Linda Dean Campbell is an American politician who served as a member of the Massachusetts House of Representatives for the 15th Essex district from 2007 to 2023. A resident of Methuen, Campbell was previously a member of the city council.

==Early life and career==
Campbell graduated from St. Mary's High School in Lawrence, Massachusetts. She earned a Bachelor of Arts degree from the University of Massachusetts Amherst and a master's degree in international relations from the University of Southern California.

Prior to her election to the House of Representatives, Campbell worked as a nurses' aid at the Lawrence General Hospital.

From 1979 to 1988, Campbell was a member of the United States Army and served as Chief of Intelligence Processing for the Army's component of the Rapid Deployment Force, XVIIIth Airborne Corps, at Fort Bragg.
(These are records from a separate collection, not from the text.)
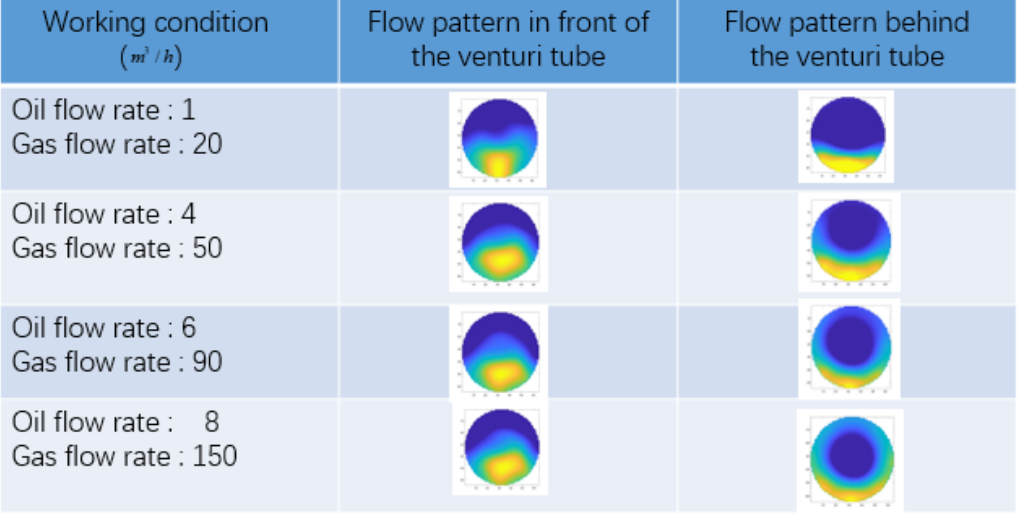
Figure 3. Averaged electrical capacitance tomography (ECT) image (100 frames) of flow distribution before and after venturi tube.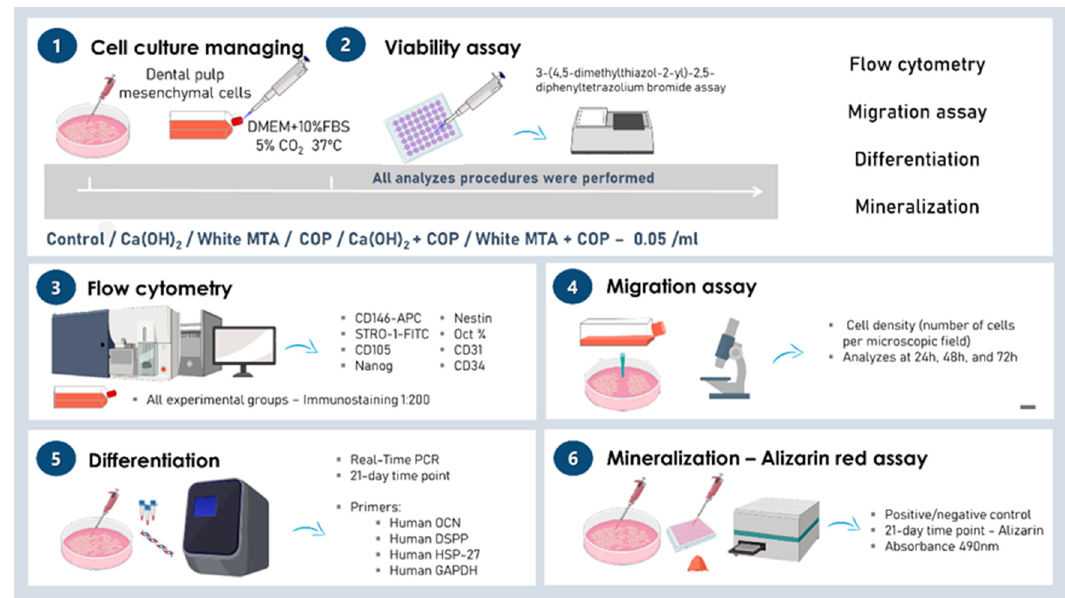
Figure 1. Methodological figure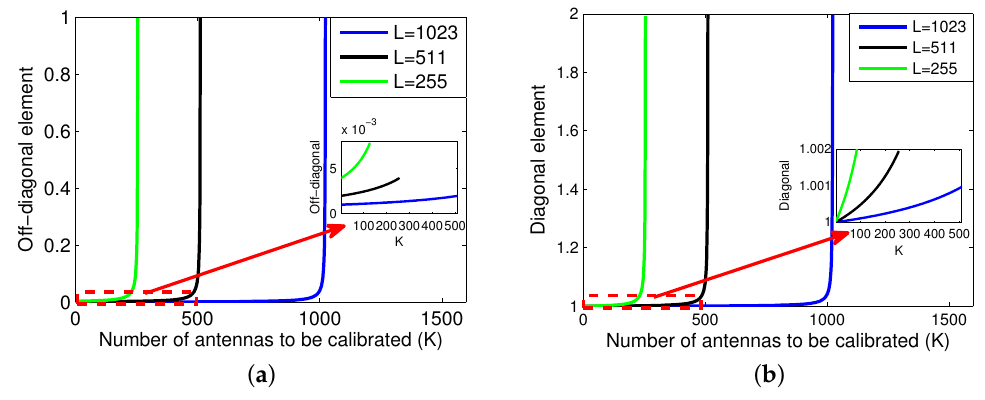
Figure 5. The elements of the matrix M − 1 versus K . ( a ) The off-diagonal element of M − 1 . ( b ) The diagonal element of M − 1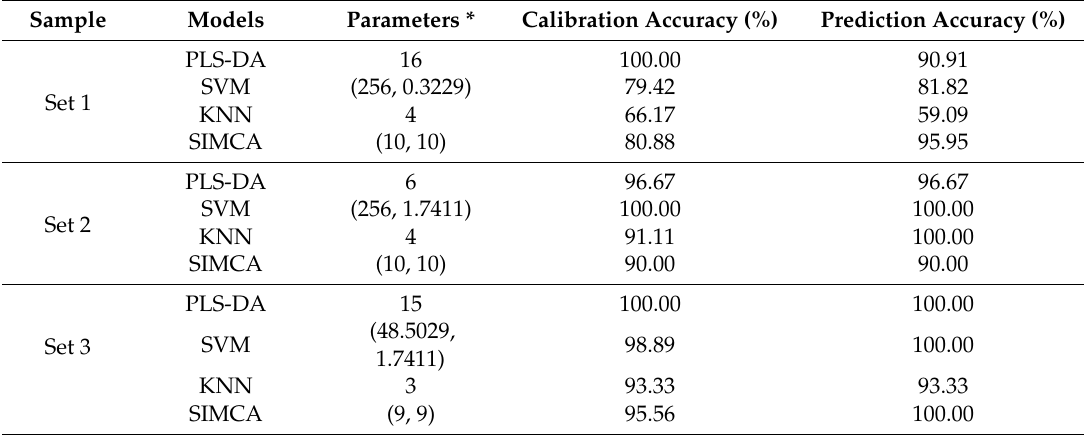
Table 1. The results of discriminant models using full spectra of three different sample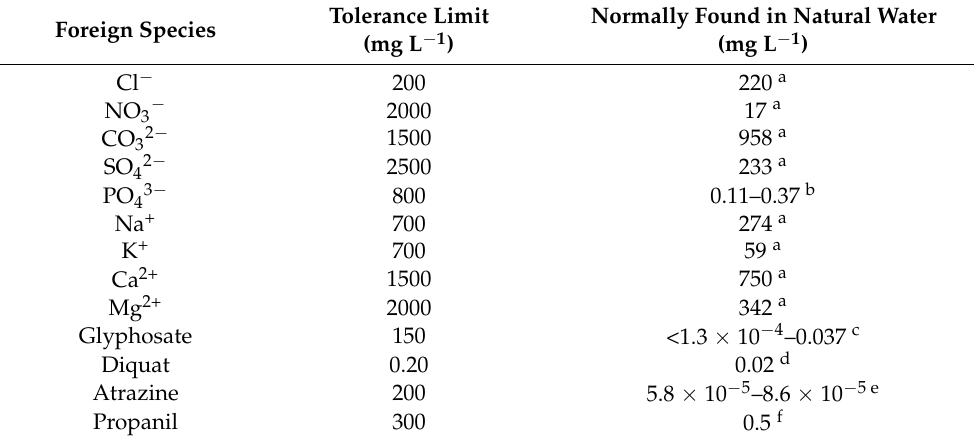
Table 2. Tolerance limit of some interferences on determination of 1.0 mg L − 1 paraquat.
During her military career, Campbell was a paratrooper with over thirty jumps from military aircraft. During this time she also was stationed in Germany and held positions in personnel and intelligence.
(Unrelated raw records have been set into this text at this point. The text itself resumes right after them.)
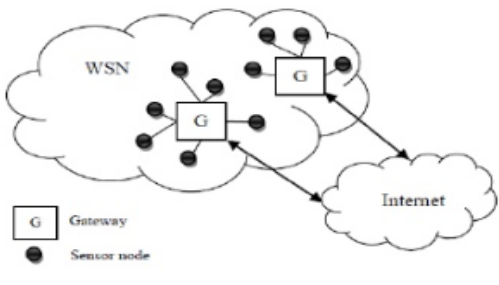
Fig. 1 High level view of building automation by WSN integrated with Internet.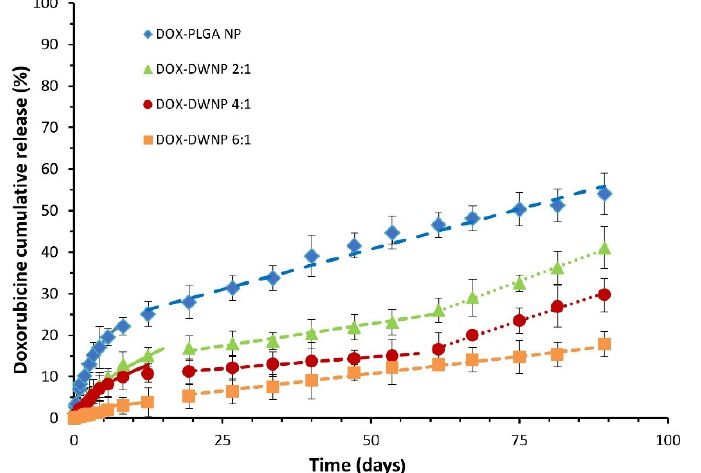
Figure 5. Cumulative DOX release profiles from PLGA NP and DWNPs made of PLLA and PLLG in the mass ratios of 2:1, 4:1 and 6:1, expressed as the percentage of DOX released. Solid lines were obtained by the Korsmeyer Peppas model (Equation (1)). Dashed lines obtained by zero order kinetic models.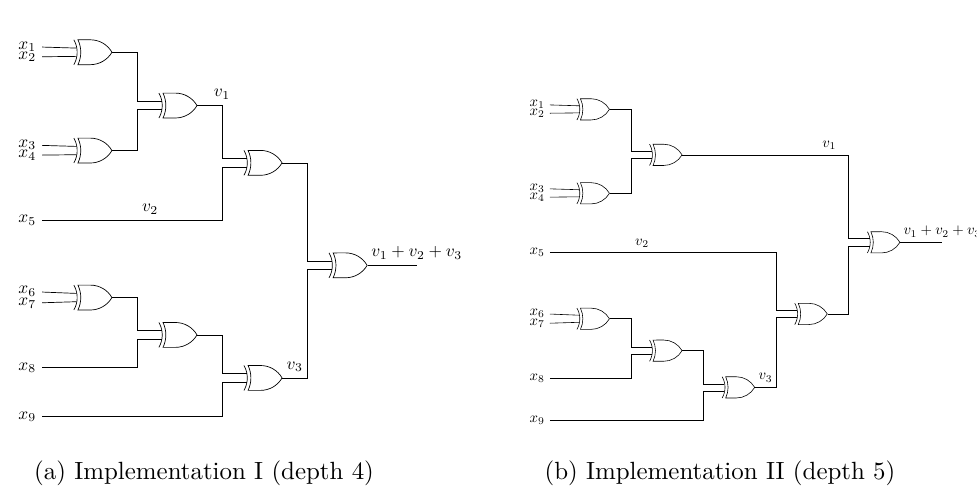
Figure 1: Two implementations of the same summation v 1 + v 2 + v 3 with different circuit depths, where the depths of v 1 , v 2 and v 3 are 2, 0, and 3 respectively. where x 8 computes f , whose depth is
From 1988 to 1990, Campbell was a high school history and English teacher in North Carolina and also taught an undergraduate course in international relations at Methodist College.

==Political career==
In 1999, Campbell was elected to the Methuen City Council, where she served for three terms. She later ran for the Massachusetts House of Representatives in 2006 following the retirement of incumbent Arthur Broadhurst, who retired to run for Essex County Register of Deeds.

In the 2006 campaign, Campbell won the Democratic primary with 32.2% of the vote against three other candidates and defeated Republican Robert A. Andrew and independent candidate Kenneth A. Henrick in the general election, winning 61% of the vote.

In 2022, Campbell announced she would not run for re-election after eight terms. She left office in January 2023.